Первая же сцена показала, что Мигель не знаком с пьесами Софокла, Эсхила и Еврипида. Впрочем, время от времени актеры произносили несколько стоящих строк, и я вынужден был признать, что Сервантесу удалось вдохнуть жизнь в своих персонажей: по всей видимости, они были списаны с натуры, а потому их эмоции отличались тем же правдоподобием, что и чувства знакомых мне людей. Но один алмаз не делает всей короны. Герои Мигеля то и дело пускались в многословные и явно неуместные на сцене рассуждения; вряд ли он понимал, что в театре молчание порой куда выразительнее длинных монологов. Нет, Мигель не Лопе де Вега. Интересно, сколько еще пьес должно провалиться, чтобы он смирился со своей бездарностью и неспособностью тягаться с великими мастерами? В любом случае мое любопытство было удовлетворено, и я не чувствовал ни малейшего желания посещать пьесы Сервантеса впредь.

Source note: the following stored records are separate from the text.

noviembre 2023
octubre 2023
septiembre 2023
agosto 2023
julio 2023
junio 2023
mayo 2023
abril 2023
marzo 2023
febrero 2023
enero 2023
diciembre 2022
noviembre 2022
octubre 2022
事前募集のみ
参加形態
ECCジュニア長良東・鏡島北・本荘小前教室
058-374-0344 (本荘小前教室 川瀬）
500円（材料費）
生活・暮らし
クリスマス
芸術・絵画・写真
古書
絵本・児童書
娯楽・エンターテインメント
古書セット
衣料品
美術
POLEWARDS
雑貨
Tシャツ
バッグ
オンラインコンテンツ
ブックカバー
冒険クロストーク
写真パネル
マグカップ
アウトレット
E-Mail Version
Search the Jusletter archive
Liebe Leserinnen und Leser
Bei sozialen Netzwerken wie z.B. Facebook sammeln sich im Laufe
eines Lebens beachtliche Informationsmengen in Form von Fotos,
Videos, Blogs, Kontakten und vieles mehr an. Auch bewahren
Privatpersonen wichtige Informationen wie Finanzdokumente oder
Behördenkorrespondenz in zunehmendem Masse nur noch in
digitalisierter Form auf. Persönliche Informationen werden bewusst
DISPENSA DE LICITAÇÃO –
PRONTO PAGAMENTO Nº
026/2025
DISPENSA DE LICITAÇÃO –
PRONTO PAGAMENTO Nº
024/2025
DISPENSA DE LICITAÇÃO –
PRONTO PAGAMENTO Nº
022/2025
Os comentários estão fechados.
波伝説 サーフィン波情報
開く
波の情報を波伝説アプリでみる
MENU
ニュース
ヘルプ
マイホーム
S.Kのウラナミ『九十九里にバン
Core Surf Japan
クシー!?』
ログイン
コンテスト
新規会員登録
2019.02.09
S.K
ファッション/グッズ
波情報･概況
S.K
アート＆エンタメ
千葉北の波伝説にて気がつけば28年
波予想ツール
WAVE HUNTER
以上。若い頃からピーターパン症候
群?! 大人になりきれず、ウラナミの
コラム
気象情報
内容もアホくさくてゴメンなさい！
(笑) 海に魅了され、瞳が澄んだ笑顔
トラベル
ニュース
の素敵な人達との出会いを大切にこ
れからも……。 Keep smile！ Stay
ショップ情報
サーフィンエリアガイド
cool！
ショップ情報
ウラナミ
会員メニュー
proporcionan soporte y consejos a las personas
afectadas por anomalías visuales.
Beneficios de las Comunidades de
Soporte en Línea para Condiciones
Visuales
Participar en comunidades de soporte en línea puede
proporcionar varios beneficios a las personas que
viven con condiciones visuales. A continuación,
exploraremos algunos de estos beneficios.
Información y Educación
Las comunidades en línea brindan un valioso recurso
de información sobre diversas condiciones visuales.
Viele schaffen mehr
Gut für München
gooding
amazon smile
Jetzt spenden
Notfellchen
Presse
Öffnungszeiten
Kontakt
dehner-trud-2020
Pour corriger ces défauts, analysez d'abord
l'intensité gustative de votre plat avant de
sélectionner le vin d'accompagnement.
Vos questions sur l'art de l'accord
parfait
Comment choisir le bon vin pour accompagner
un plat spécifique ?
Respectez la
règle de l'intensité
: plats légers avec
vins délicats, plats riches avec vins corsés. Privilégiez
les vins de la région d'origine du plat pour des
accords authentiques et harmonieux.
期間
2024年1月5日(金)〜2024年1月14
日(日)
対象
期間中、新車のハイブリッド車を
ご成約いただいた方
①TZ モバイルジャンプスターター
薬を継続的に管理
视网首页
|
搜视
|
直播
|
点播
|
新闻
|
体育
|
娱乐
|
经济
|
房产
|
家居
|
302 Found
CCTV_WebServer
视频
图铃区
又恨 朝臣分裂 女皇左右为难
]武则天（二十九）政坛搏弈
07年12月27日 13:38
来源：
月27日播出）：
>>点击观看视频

В погожие вечера я отпускал носильщиков своего паланкина и шел домой пешком. Как изменился Мадрид со времен моей молодости: теперь улицы кишели бойко торгующими маврами, черными рабами, итальянцами, фламандцами и французами. Зажиточные купцы прохаживались в роскошных шелковых и шерстяных одеждах, точно настоящие идальго. А ведь я еще застал времена, когда только аристократам дозволялось носить шпагу!
Самым опасным местом на моем пути была площадь Пуэрта-дель-Соль, где вечно околачивались попрошайки. Стоило обратить на них взгляд, как они яростно атаковали прохожего и принимались завывать стихи и молитвы (за это сомнительное удовольствие предлагалось уплатить пару мараведи) или же предлагали грошовые календари и веера. Безумцы вызывали у испанцев больше сочувствия, чем искалеченные солдаты, а потому на площади всегда можно было увидеть мужчин и женщин, которые притворялись душевнобольными. Картину завершали карманники, грабители и наемные убийцы.